** START SELECTED EXTRACT **

# Birthday Boy, New Tattoo, HUGE Brag - Oh My, Today was GREAT!



## Konotashi (Jan 11, 2010)

First and foremost, today was Ozzy's third birthday! I feel like he's growing up so fast!! 

To celebrate his special day, he got ice cream for breakfast! What a spoiled little man! 


For lunch, he got chicken nuggets from McDonald's! The junkiest of junk food I could possibly think of! (Because who DOESN'T deserve some junk food every now and then?!)
 

He was having more trouble eating it than I thought he would....


Maybe intimidating it will help? 


Or perhaps being gentle? 


Whatever, just gonna nom it! 


Then for dinner, he got canned food with some cooked chicken mixed in! (But that's not a fun and exciting dinner, so I didn't take pics, haha). 
But after dinner, my mom told me I got something in the mail. 
It was something from UFLI. I thought it might be one of Ozzy's titles or something, so I didn't open it right away. 
But when I did open it, I almost had a heart attack in excitement! 

*LET ME GIVE OZZY
THE BIGGEST BRAG 
OF MY LIFE.
LOOK WHAT HE GOT. 
AND ON HIS BIRTHDAY, OF ALL DAYS. *


And last but not least, I got my first tattoo today! My mom has been wanting to go out and get tattoos together, and we FINALLY got them! 

Here's mine! 
The paw prints (from bottom to top) are Spike (hedgehog) Atreyu, Dakota, and Jacobi (sugar gliders), and Tesla (ferret). The color splashes represent them crossing over the rainbow bridge. 
I could not be more thrilled with how it turned out. 


Here's my mom's. 
It's in memory of her heart dog.


----------



## Loneforce (Feb 12, 2012)

Happy Birthday Ozzy!


----------



## JakodaCD OA (May 14, 2000)

Happy Woofday Ozzy and congrats on the award, you cute little fuzzball.

LOVE the tats!!! they came out nice I have pawprints running up my leg from my ankle to..like the rainbow coloring.


----------



## Shade (Feb 20, 2012)

Konotashi said:


> Maybe intimidating it will help?
> 
> 
> http://s254.photobucket.com/user/Maki_Maki/media/IMG_1156_zpse563a5a9.jpg.html
> ...


I love the top photo, but how great is the bottom!! Great expression, he looks so happy and proud 

:birthday: Ozzie and major congratulations!!


----------



## DWP (Mar 31, 2011)

*Congrats*

I congradulate you. 

You are enjoying life.


----------



## Kittilicious (Sep 25, 2011)

Congrats Ozzy!!! 

Love the tattoo... I have paw prints (cat & dog) on my ankle and I've always wanted something behind them. I might steal that idea


----------



## Mooch (May 23, 2012)

Ozzy looks so proud 

I love love love your tattoo!!!!!!!!!


----------



## dakotachloe (Dec 27, 2011)

The tattoos are awesome! Ozzy is super cute. Just like I have a soft spot for GSD's, I have another soft spot for the Spitz type dogs.


----------



## Konotashi (Jan 11, 2010)

** END SELECTED EXTRACT **

▸ CHALLENGE 1: Please shorten the paragraph of the forum thread that begins "And last but not least, I got my first tattoo today!" while keeping its main facts.

** START INFORMATION PROVIDED **

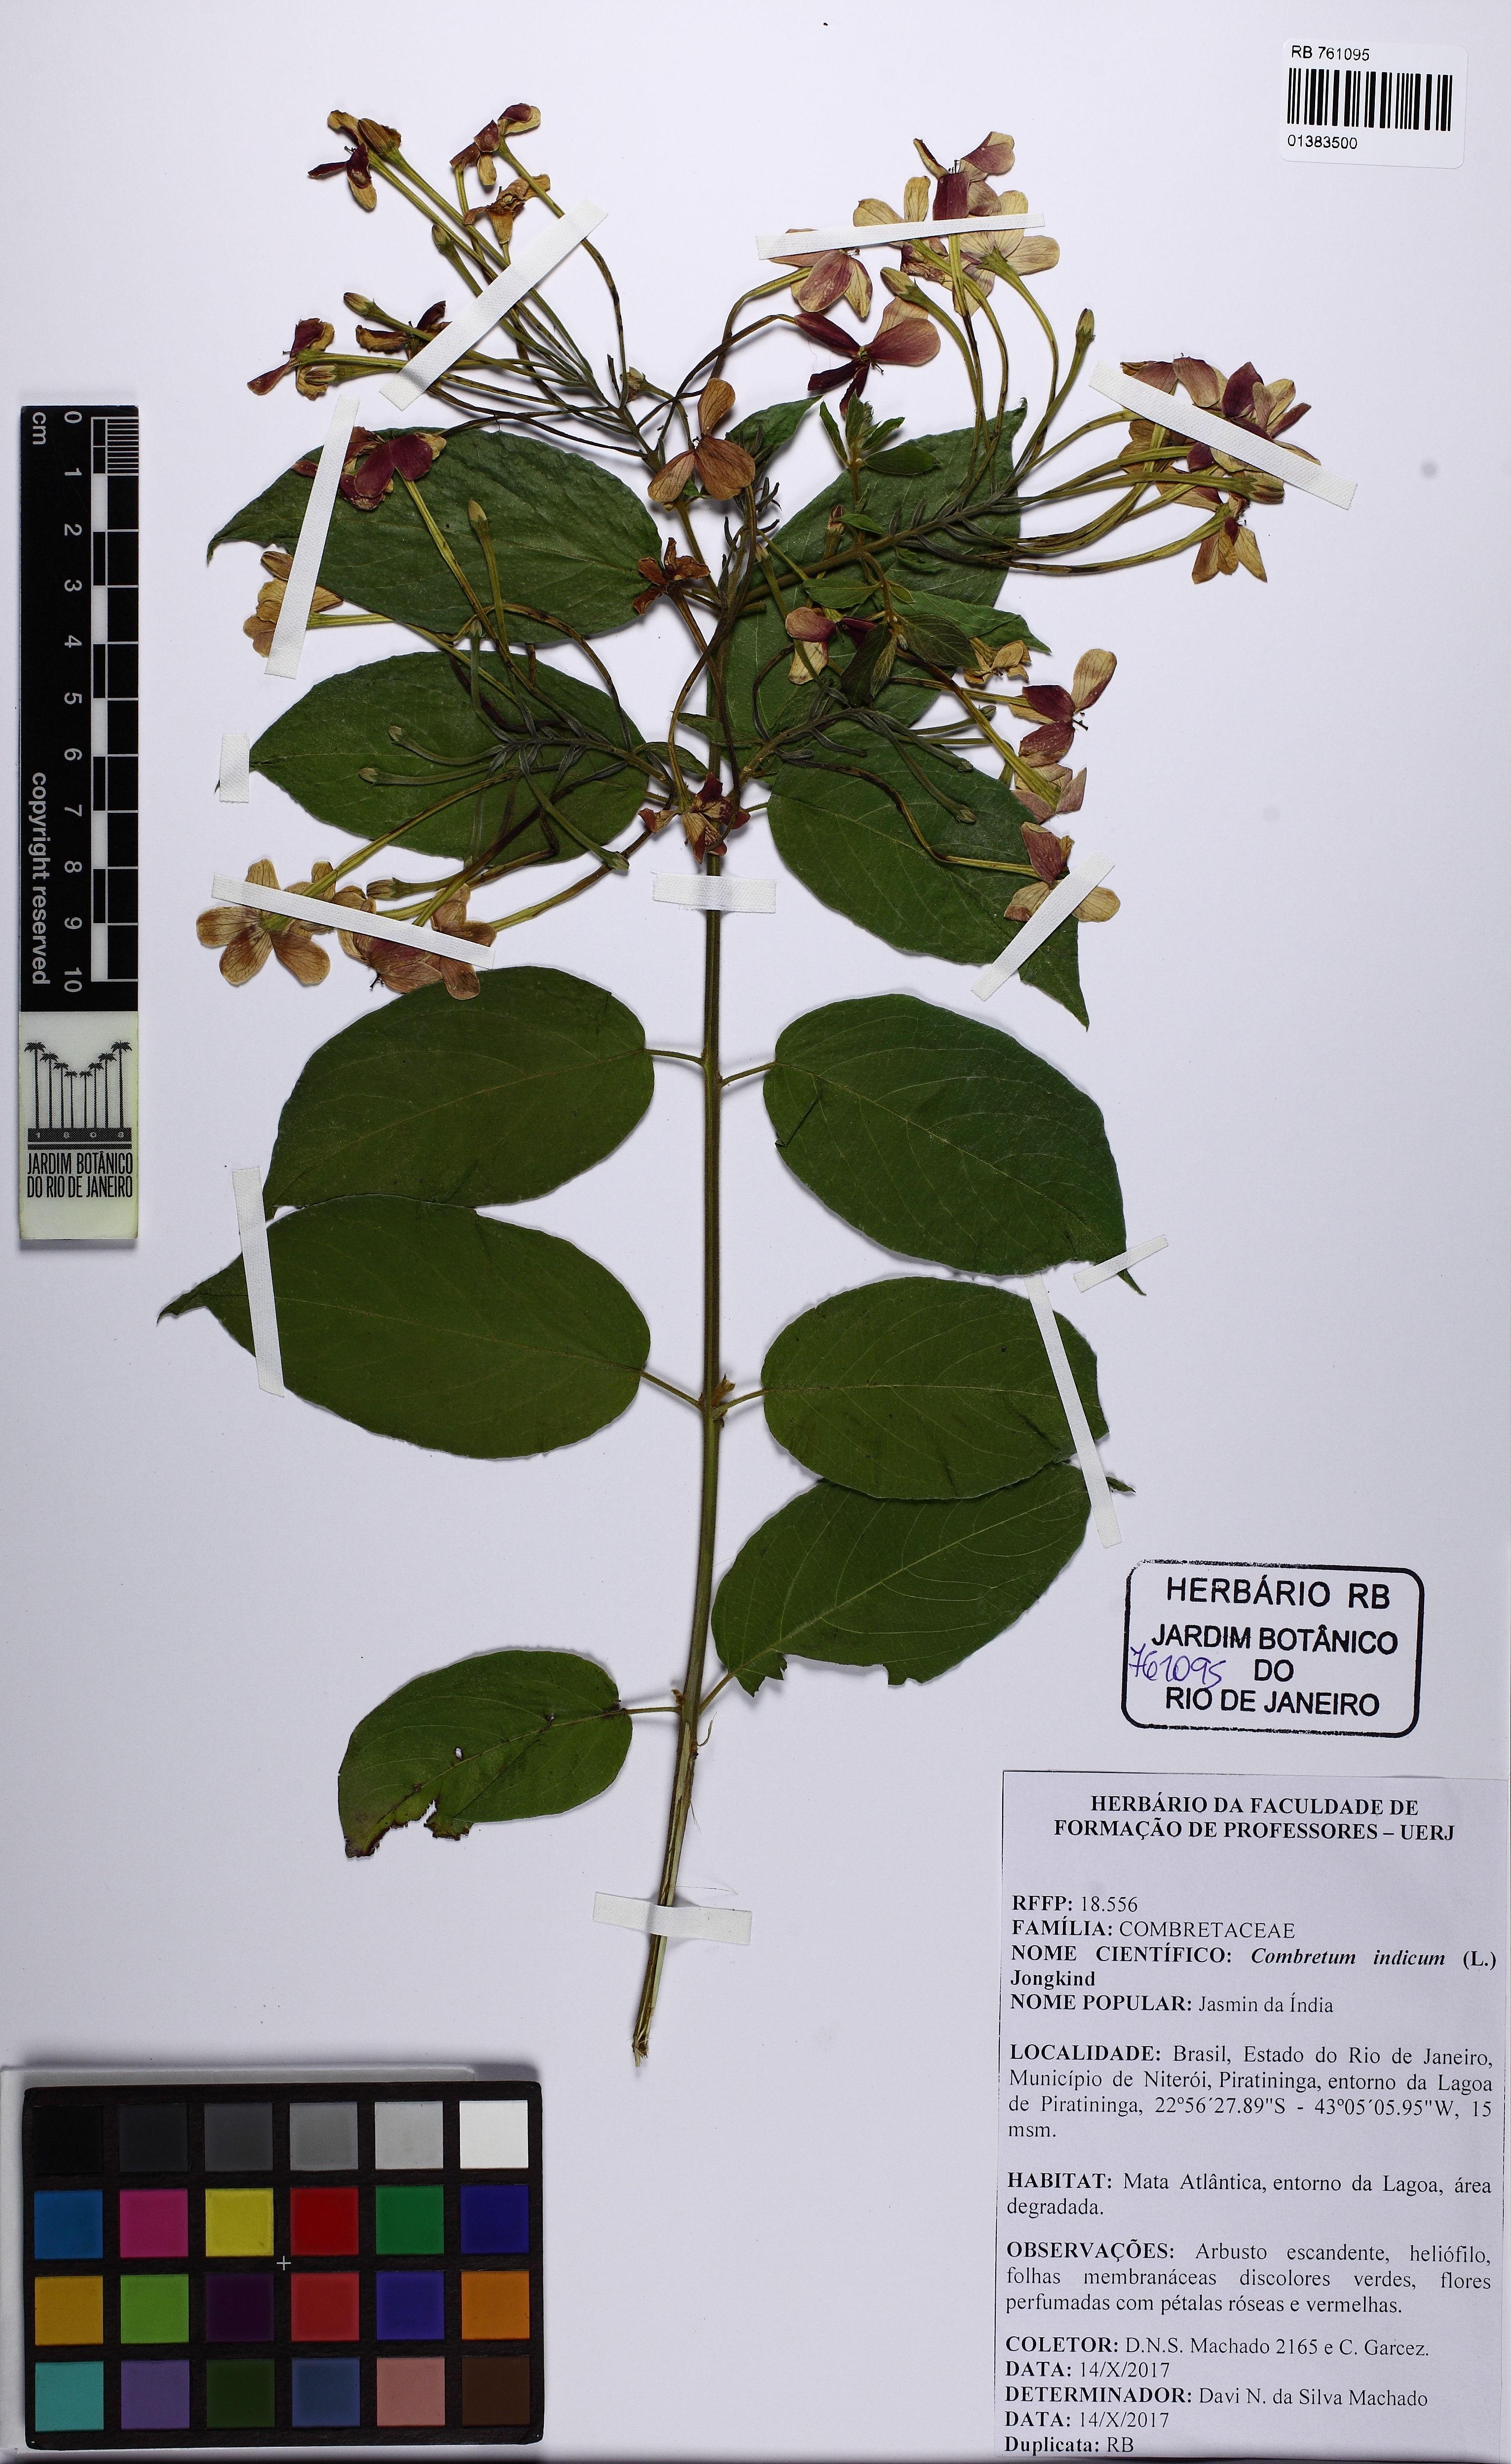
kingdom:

** END INFORMATION PROVIDED **
** START INFORMATION PROVIDED **

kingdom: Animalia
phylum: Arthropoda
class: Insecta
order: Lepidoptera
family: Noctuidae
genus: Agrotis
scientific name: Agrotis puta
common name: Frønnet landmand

** END INFORMATION PROVIDED **

▸ CHALLENGE 2: In the entries, start at the line that has "class: Insecta" and stop after the line that has "common name: Frønnet landmand". Change "common name" to "vernacular name" and give back only those lines.

▸ EXERCISE RESULT 1: Finally, I got my first tattoo today, together with my mom, who had long wanted us to get tattoos as a pair.

▸ EXERCISE RESULT 2:
class: Insecta
order: Lepidoptera
family: Noctuidae
genus: Agrotis
scientific name: Agrotis puta
vernacular name: Frønnet landmand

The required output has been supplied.